__Problem requirements__:
The answer must consist of every line in the records that contains the word "Registered".

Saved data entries

+++++

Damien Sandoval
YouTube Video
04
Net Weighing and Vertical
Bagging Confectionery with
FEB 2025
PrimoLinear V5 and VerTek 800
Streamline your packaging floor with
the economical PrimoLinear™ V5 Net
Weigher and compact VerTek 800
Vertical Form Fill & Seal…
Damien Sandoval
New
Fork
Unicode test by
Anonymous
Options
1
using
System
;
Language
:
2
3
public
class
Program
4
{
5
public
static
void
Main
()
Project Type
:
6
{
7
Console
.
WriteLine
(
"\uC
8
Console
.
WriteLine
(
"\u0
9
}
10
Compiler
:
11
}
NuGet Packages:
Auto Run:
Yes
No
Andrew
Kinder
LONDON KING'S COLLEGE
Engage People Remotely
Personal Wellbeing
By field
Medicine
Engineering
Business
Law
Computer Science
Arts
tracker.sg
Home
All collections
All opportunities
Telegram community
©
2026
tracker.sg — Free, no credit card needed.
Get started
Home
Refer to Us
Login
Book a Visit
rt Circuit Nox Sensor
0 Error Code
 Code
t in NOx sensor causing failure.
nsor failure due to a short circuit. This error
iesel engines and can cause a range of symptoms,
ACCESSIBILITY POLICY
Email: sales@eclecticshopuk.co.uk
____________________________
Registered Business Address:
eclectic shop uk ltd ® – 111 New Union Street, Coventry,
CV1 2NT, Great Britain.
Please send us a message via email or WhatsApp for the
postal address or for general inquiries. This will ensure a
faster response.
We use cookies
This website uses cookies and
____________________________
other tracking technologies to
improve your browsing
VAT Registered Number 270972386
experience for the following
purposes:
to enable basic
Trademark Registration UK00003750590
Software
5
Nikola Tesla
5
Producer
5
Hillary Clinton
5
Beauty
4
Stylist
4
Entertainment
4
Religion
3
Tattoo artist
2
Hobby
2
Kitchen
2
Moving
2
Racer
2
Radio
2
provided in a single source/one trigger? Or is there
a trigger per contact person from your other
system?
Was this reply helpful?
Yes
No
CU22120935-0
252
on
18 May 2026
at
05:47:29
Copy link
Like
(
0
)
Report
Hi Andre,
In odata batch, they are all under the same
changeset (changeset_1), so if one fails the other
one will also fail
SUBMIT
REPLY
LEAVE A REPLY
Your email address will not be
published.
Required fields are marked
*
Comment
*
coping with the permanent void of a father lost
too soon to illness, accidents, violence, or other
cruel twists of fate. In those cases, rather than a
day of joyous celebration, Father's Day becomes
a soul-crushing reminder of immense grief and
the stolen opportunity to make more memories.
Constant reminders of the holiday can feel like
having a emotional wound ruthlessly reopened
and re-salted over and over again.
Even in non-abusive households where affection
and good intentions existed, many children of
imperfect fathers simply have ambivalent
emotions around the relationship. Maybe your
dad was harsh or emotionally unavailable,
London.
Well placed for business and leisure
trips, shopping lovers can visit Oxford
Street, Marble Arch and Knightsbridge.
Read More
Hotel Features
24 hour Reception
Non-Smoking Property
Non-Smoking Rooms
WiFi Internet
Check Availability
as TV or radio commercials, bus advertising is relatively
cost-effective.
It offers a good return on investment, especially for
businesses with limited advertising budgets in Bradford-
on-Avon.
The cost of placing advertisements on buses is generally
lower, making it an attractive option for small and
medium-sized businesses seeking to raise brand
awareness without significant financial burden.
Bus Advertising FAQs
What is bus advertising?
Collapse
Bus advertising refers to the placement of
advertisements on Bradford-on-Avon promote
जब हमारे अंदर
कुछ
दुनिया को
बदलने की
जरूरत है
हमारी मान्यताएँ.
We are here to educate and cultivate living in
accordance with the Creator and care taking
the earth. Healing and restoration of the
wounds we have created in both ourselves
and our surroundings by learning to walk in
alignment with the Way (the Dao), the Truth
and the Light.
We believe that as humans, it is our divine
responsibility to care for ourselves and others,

+++++

__Expected answer__:
Registered Business Address:
VAT Registered Number 270972386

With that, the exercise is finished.